By using logit function investor can verify how change in variable or combinations of variables can affect probability while holding all other variables constant.
Next I used logistic model in order to predict loan status.
#66% of data set is for training
training <- full_data[sample(nrow(full_data)),][1:round(0.66*nrow(full_data)),]
#34% of data set is for testing
testing <- full_data[sample(nrow(full_data)),][(round(0.66*nrow(full_data))+1):nrow(full_data),]
#run optimal model with training data set
pred_model <- glm(formula = loan_status ~ grade + dti + home_ownership + term + emp_length + int_rate + delinq_2yrs + total_acc + open_acc + annual_inc + revol_util + verification_status + inq_last_6mths + collections_12_mths_ex_med + installment + mths_since_last_delinq + pub_rec + mths_since_last_major_derog, family = binomial(link = "logit"), data = training)
#apply regression model as predictor for testing data set
testing$predicted_loan_status = predict(pred_model, newdata=testing,type = "response")

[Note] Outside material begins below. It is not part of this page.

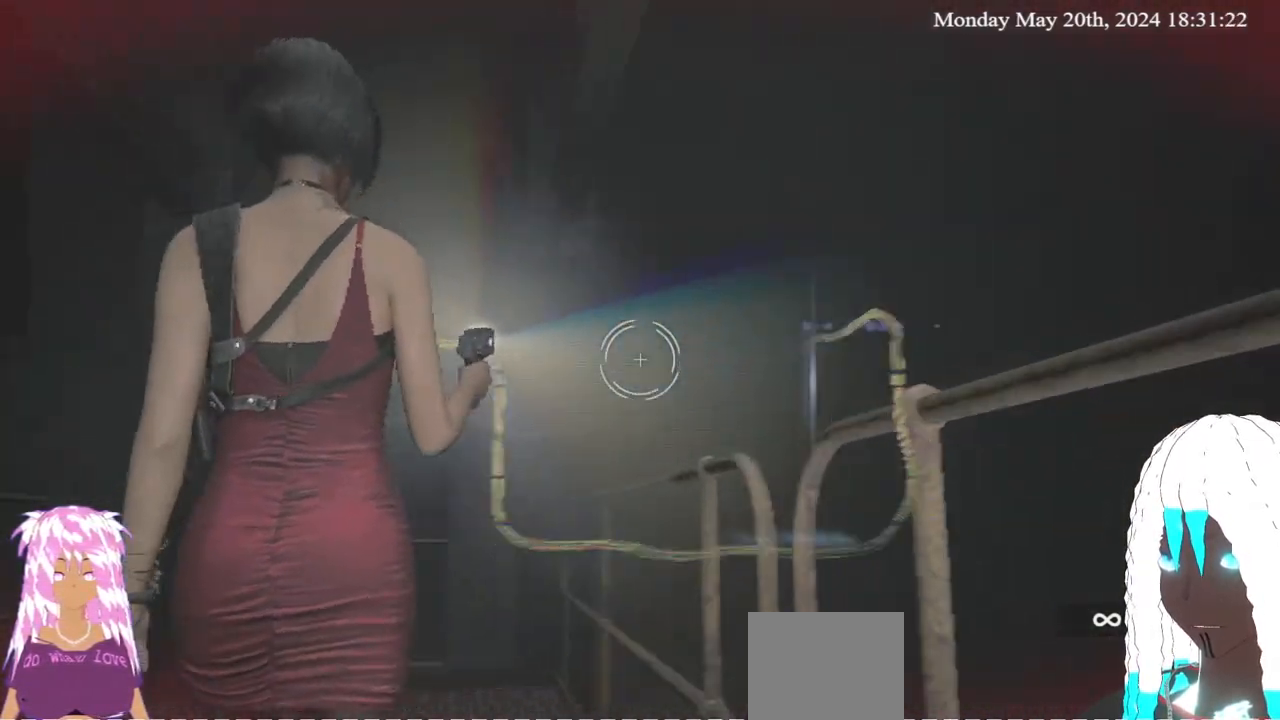
{"buttons": ["L2"], "left_stick": "up", "right_stick": "down-left", "events": [[117, "right_stick", "center"], [450, "right_stick", "down-left"]]}
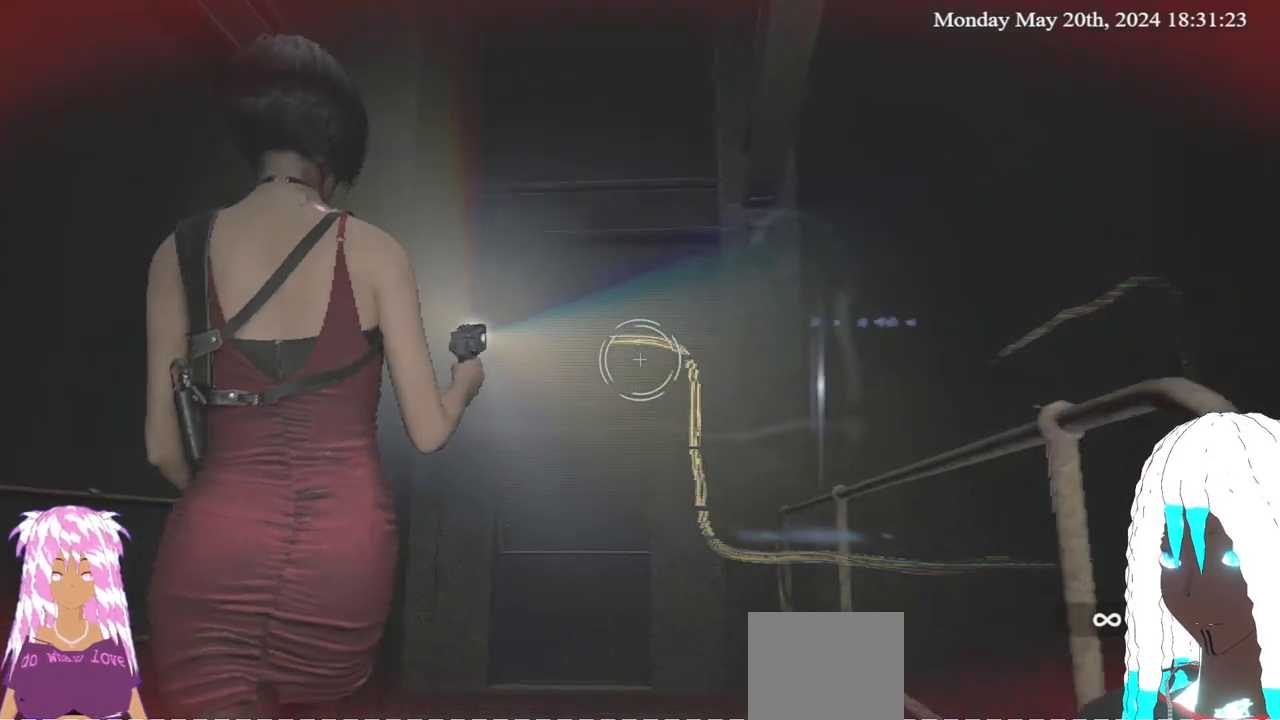
{"buttons": ["L2"], "left_stick": "up", "right_stick": "right", "events": [[67, "right_stick", "center"], [367, "right_stick", "right"]]}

#replace prpability that is greater or equal to 0.5 with "Fully Paid"" class and the probability that is less than 0.5 with "Chraged Off" class
testing <- testing %>% mutate(predicted_loan_status = ifelse(predicted_loan_status < 0.5, "Charged Off","Fully Paid"))
levels(factor(testing$predicted_loan_status))
## [1] "Charged Off" "Fully Paid"
testing <- testing %>% select(loan_status, predicted_loan_status)
head(testing)
## loan_status predicted_loan_status
## 1 Fully Paid Fully Paid
## 2 Fully Paid Fully Paid
## 3 Fully Paid Charged Off
## 4 Fully Paid Fully Paid
## 5 Fully Paid Fully Paid
## 6 Fully Paid Fully Paid
#create confusion matrix
confusion_matrix <- table(testing$predicted_loan_status, testing$loan_status)
confusion_matrix
##
## Charged Off Fully Paid
## Charged Off 300 213
## Fully Paid 2487 9315
#calculate accuracy
accuracy <- (confusion_matrix[1,1] + confusion_matrix[2,2])/nrow(testing)
accuracy
## [1] 0.7807552
Logistic regression can predict whether a loan will be paid off or not with 74.93% of accuracy.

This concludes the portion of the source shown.